Ademais, a necessidade da educação à distância diante da pandemia piorou ainda mais as condições de trabalho. Falta de preparação dos educadores, desigualdade no acesso a tecnologias e a precarização das aulas sem o contato humano tornaram exaustivas e adoecedoras as aulas nesse período. A isso se soma o problema da sobreposição das jornadas de trabalho, especialmente sobre as mulheres. Afinal, realizar as atividades docentes durante o isolamento significou para muitas famílias a coincidência com o cuidado com a casa e a família, o que é fruto de estresse diário.
Para aplicar seu projeto a serviço do capital, Bolsonaro necessita desmoralizar uma das principais trincheiras da resistência contra os ataques à educação pública. Esse é o sentido de sua sistemática ofensiva ideológica contra o magistério e as universidades públicas, que reúne a vanguarda do movimento estudantil, como ficou evidente no “tsunami da educação”, ainda em 2019. E esta é a base da persistente campanha ideológica contra uma das principais referências do debate educacional no Brasil e no mundo, numa perspectiva emancipatória e comprometida com as classes populares: o professor Paulo Freire. Bolsonaro, Weintraub e Milton Ribeiro são a representação, afinal, do anti-Paulo Freire.
Nesta conjuntura marcada pelo enfraquecimento relativo do governo e pela retomada das ruas pelos movimentos sociais, a partir da construção da Frente Única que se constituiu na Campanha Fora Bolsonaro, é fundamental resgatar o conceito de esperançar de Paulo Freire. É necessário fortalecer a unidade para encerrar este pesadelo que assola o povo brasileiro, como também para construir uma alternativa política da classe trabalhadora e dos movimentos de luta contra as opressões, sem alianças com a direita e o golpismo. É necessário levantar um programa que reverta os retrocessos vividos pela educação pública no país desde o golpe para cá e que permita que avancemos no sentido de aplicar uma concepção de educação comprometida com as classes populares, e que concretize o efetivo direito a uma educação pública, gratuita, laica e de qualidade, numa perspectiva emancipadora.

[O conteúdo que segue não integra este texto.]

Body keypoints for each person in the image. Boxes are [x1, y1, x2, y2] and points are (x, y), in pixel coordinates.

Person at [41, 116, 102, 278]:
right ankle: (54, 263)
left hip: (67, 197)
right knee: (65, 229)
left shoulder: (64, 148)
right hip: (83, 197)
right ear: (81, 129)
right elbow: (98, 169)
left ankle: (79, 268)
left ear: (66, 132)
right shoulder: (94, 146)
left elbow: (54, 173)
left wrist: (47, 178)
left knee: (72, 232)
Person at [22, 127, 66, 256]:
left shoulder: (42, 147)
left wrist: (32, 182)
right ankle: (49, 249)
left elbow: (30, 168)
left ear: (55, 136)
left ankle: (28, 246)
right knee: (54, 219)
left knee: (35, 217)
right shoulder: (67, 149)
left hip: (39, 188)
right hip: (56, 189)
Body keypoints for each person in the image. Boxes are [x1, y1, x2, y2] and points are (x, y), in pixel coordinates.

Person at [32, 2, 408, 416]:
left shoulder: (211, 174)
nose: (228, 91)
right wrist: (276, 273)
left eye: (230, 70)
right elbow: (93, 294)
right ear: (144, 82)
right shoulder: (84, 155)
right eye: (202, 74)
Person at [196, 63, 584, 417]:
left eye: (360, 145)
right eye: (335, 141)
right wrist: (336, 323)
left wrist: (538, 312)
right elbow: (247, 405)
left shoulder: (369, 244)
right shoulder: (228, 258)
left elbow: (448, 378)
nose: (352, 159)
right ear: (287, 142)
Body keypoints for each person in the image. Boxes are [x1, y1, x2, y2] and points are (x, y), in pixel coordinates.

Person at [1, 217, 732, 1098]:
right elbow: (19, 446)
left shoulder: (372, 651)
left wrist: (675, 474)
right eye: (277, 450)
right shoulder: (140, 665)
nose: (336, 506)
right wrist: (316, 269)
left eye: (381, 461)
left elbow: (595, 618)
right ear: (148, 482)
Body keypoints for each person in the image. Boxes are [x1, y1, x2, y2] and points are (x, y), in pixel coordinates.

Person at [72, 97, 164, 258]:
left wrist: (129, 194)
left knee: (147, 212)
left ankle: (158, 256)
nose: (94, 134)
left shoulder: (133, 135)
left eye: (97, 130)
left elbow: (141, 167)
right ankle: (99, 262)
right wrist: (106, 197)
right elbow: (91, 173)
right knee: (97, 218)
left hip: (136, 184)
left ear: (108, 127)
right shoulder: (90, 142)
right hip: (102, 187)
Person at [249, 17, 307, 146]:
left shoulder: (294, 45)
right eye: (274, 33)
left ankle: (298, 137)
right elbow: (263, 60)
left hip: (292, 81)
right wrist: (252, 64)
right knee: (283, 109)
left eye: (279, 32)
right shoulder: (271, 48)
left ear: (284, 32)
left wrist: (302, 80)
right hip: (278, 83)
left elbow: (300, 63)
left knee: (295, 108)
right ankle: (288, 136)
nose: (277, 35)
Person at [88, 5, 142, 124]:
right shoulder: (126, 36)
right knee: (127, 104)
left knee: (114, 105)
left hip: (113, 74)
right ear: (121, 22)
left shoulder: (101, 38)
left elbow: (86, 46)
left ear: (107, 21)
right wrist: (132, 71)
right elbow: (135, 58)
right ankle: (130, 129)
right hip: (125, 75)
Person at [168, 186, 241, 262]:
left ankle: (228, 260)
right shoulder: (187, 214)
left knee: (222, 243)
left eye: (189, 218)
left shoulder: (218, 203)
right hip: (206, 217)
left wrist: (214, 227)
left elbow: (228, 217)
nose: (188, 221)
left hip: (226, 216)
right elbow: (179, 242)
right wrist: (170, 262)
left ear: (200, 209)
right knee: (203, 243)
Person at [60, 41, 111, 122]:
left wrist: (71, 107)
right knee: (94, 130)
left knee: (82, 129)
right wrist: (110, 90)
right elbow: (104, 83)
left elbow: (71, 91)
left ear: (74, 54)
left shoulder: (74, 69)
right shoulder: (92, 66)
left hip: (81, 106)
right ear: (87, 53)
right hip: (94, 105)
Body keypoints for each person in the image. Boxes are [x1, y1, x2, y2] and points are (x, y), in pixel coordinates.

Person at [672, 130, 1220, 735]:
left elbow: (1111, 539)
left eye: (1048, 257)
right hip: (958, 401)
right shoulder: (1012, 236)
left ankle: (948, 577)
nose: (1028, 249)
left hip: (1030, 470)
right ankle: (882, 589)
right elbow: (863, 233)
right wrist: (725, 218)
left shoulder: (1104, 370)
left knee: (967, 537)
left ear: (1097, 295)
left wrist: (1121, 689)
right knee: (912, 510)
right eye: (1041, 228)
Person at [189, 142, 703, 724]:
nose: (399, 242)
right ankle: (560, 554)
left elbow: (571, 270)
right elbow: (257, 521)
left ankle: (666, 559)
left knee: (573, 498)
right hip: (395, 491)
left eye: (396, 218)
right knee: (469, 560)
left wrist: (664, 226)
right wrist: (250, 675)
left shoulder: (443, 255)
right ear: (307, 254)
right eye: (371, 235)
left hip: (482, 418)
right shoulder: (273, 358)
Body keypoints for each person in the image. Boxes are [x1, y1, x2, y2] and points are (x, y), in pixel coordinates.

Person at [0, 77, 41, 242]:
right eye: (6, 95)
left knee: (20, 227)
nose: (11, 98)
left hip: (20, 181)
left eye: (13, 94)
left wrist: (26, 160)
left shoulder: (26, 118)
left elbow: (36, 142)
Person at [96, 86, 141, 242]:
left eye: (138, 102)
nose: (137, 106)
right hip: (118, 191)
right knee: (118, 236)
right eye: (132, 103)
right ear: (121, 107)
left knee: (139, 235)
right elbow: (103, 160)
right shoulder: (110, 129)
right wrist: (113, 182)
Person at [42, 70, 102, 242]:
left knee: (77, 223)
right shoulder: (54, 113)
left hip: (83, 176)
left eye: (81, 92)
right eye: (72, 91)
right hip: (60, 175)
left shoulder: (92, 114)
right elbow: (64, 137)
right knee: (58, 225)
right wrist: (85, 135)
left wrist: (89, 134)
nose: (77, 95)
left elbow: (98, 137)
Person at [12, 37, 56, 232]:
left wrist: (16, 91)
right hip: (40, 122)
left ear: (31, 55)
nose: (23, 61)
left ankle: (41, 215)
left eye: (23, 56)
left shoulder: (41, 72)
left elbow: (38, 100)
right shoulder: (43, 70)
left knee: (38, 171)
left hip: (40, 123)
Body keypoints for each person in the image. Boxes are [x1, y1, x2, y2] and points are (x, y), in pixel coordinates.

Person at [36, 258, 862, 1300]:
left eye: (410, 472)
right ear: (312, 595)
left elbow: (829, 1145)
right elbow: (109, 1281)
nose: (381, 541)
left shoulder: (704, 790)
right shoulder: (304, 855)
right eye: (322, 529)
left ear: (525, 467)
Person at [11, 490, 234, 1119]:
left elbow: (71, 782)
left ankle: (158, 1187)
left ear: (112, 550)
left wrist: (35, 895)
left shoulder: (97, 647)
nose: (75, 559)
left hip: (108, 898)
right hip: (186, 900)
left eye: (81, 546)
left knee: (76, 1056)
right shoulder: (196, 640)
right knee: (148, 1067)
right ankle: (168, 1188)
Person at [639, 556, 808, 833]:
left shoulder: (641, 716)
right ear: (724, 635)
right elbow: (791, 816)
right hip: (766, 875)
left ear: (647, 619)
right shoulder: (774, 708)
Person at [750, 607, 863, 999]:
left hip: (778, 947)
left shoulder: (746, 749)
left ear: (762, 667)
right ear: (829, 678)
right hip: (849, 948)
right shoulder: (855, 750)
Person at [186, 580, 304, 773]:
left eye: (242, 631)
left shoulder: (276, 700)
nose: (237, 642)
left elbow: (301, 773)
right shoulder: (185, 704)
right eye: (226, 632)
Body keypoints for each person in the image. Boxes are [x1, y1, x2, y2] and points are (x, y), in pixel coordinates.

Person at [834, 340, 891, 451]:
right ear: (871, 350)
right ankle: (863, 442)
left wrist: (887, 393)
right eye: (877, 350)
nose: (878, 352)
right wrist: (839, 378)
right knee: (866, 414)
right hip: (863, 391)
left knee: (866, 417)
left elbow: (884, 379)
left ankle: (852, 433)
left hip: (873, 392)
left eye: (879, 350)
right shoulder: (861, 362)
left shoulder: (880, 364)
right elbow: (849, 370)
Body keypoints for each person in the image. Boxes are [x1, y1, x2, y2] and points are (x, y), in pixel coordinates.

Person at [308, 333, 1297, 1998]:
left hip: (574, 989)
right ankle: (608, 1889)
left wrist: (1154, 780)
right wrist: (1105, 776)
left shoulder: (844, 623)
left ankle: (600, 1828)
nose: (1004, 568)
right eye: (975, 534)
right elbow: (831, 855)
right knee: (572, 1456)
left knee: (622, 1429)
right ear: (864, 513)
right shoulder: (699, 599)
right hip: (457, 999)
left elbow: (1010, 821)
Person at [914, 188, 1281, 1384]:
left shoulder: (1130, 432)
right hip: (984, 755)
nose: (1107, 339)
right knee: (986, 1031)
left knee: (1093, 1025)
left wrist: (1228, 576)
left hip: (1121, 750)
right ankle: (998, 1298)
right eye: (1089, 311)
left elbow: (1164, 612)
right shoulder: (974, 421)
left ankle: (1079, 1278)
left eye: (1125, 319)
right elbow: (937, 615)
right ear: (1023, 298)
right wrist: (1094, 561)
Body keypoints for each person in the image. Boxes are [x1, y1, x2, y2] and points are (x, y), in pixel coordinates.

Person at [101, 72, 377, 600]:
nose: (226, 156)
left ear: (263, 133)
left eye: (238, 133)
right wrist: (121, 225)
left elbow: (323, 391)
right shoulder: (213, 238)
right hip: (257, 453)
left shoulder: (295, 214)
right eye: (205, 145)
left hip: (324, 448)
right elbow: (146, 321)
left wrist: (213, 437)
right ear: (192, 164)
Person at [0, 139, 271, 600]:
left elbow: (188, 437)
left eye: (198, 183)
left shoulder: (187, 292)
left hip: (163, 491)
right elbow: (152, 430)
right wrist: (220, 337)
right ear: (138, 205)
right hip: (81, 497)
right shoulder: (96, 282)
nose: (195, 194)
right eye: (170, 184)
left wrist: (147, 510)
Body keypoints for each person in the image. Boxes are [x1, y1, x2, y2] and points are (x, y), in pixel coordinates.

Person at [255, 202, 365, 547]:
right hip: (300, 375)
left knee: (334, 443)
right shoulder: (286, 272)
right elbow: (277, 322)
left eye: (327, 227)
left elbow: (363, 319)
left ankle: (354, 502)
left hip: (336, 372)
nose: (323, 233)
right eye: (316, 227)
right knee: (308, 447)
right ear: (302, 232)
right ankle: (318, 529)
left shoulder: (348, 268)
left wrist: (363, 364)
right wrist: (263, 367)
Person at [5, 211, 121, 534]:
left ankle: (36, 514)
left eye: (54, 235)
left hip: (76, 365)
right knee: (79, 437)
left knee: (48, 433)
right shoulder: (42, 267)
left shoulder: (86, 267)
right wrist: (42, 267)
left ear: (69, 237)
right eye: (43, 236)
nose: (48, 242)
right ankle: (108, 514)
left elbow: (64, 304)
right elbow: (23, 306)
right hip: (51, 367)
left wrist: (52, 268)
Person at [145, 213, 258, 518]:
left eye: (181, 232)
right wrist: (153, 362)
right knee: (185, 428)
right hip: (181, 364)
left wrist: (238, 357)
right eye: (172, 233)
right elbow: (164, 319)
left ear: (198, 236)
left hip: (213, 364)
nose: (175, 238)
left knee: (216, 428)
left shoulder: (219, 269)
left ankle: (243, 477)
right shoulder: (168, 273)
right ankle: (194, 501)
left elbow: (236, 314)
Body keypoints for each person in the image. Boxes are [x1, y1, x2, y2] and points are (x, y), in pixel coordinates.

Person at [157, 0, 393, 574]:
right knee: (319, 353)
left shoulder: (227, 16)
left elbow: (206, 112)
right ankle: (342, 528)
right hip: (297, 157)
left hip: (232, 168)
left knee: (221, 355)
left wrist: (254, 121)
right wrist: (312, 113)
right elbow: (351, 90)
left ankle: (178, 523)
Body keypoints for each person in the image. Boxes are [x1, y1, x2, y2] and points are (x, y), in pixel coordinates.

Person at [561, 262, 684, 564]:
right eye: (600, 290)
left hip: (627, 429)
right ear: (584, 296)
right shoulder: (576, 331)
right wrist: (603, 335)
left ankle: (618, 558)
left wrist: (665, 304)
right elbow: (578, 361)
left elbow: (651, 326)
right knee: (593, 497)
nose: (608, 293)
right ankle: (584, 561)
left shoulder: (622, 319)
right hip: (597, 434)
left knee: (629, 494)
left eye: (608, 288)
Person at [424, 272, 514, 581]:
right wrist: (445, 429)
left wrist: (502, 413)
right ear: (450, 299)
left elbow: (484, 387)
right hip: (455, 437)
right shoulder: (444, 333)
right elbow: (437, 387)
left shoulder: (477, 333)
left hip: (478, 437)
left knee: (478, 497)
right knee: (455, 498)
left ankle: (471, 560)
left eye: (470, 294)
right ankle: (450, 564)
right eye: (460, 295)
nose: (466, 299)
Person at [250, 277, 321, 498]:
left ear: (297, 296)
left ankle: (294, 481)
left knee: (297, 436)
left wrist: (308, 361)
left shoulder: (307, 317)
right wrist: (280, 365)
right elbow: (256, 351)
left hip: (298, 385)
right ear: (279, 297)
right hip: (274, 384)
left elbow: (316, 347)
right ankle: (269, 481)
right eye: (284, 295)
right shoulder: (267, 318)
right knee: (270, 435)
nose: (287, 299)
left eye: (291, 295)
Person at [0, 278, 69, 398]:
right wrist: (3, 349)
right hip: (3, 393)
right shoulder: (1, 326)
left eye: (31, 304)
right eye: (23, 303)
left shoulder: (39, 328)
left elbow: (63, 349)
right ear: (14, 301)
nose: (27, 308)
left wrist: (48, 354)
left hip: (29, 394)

Em sua última entrevista, Paulo Freire afirma: “Eu morreria feliz se eu visse o Brasil cheio, em seu tempo histórico, de marchas. Marcha dos que não têm escola, marcha dos reprovados, marcha dos que querem amar e não podem, marcha dos que se recusam a uma obediência servil, marcha dos que se rebelam, marcha dos que querem ser e estão proibidos de ser…”. Devemos nos inspirar em Paulo Freire e construir uma grande marcha no dia 02 de outubro. Vamos às ruas pelos nossos direitos!